Gomes filmou em preto e branco. “Meu cinema é de personagens. E a principal é a Emilie, que sai do Líbano, um lugar de vegetação simples, um pouco árida, e chega naquele mundo das águas, na Amazônia, em que tudo está para ser explorado. Imaginei Emilie chegando lá e olhando para a floresta e dizendo: ‘Eu tenho medo’. Se essa floresta fosse sombria, e não exótica, se cria uma densidade dramatúrgica profunda.”

 

Desta maneira, conta o cineasta, foram trocados os 50 tons de verde (da floresta) para 50 tons de cinza. “Além do mais, o preto e branco é a cor da fotografia da época”, acrescenta Gomes, que, com essa opção estética, prestou homenagem a filmes que usou como referência: “O encouraçado Potemkin” (1925), de Sergei Eisenstein, “Limite” (1931), de Mário Peixoto, e “Hiroshima, meu amor” (1959), de Alain Resnais.
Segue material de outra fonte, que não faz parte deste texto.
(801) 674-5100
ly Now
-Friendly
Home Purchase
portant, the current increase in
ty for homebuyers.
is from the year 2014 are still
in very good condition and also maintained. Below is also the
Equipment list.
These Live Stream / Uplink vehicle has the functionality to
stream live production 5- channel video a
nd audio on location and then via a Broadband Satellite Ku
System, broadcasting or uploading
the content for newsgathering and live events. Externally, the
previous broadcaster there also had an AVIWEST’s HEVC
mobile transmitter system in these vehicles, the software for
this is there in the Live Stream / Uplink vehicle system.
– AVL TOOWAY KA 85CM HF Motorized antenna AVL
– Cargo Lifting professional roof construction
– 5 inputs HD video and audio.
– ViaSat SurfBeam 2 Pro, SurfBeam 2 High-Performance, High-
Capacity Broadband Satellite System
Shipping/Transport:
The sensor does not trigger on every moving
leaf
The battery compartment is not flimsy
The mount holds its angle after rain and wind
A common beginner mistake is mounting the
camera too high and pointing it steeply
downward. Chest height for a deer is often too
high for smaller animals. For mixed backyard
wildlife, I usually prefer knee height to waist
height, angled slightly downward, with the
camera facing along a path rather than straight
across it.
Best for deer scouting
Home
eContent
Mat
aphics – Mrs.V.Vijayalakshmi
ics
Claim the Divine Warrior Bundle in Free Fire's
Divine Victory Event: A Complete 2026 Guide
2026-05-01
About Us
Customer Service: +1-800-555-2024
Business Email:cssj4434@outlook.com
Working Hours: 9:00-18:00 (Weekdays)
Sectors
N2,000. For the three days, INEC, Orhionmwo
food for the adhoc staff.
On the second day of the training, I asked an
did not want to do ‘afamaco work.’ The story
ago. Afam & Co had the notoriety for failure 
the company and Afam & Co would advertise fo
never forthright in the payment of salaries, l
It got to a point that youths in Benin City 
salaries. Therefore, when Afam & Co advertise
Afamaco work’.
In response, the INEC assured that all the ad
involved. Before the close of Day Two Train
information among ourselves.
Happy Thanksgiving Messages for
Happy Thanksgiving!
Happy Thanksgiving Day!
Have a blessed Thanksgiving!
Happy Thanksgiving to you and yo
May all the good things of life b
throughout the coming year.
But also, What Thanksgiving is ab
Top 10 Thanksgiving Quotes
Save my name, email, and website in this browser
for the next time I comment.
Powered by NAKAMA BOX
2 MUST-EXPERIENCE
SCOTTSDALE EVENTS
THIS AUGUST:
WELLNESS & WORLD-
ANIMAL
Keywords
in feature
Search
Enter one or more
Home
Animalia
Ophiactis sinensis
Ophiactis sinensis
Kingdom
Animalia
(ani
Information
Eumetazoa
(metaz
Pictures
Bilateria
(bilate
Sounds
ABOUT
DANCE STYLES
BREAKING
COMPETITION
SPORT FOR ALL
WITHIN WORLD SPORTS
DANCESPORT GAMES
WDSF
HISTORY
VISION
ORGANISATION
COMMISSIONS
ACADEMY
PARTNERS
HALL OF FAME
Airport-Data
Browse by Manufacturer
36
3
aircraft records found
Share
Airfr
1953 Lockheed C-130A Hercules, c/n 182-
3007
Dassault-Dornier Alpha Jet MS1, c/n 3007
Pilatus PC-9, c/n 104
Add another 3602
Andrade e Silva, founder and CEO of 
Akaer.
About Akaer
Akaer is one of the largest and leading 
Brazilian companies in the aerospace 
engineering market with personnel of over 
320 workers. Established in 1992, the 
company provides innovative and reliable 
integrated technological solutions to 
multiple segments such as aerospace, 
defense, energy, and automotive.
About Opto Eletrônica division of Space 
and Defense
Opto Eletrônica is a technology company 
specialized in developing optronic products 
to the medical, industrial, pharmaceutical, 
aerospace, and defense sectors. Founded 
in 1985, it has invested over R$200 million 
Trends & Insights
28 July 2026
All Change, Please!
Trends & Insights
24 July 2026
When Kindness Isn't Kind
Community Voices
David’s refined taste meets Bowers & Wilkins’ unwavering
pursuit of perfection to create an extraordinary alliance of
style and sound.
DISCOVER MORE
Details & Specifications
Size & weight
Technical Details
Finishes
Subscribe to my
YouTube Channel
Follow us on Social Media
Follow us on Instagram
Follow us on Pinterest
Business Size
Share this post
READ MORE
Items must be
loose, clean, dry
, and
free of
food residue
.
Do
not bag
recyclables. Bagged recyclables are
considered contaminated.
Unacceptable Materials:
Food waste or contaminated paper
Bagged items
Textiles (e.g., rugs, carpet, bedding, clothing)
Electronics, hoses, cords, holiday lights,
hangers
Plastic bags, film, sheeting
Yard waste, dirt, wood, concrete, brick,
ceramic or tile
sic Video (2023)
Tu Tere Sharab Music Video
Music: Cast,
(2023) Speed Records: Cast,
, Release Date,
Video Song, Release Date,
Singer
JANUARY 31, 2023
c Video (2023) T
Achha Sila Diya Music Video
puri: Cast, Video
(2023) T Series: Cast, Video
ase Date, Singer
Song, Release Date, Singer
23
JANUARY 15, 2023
“Todos esses filmes, que me emocionaram, estão ali. O Pierre de Kerchove, meu fotógrafo, descobriu umas lentes antigas, então a imagem leva você para outra época. E a gente tentou construir uma imagem no som que fosse hipnotizante, para que você seja convidado a fazer uma imersão naquele mundo, entrar naquela viagem”, diz Gomes. 

 

“RETRATO DE UM CERTO ORIENTE”

(Brasil/Itália/Líbano, 2024, 93min.). Direção: Marcelo Gomes, com Wafa’a Celine Halawi, Charbel Kamel e Zakaria Kaakour. O filme estreia nesta quinta-feira (21/11), no UNA Cine Belas Artes (Sala 3, 17h30 e 19h10) e no Centro Cultural Unimed-BH (sessão em 23/11, às 21h20).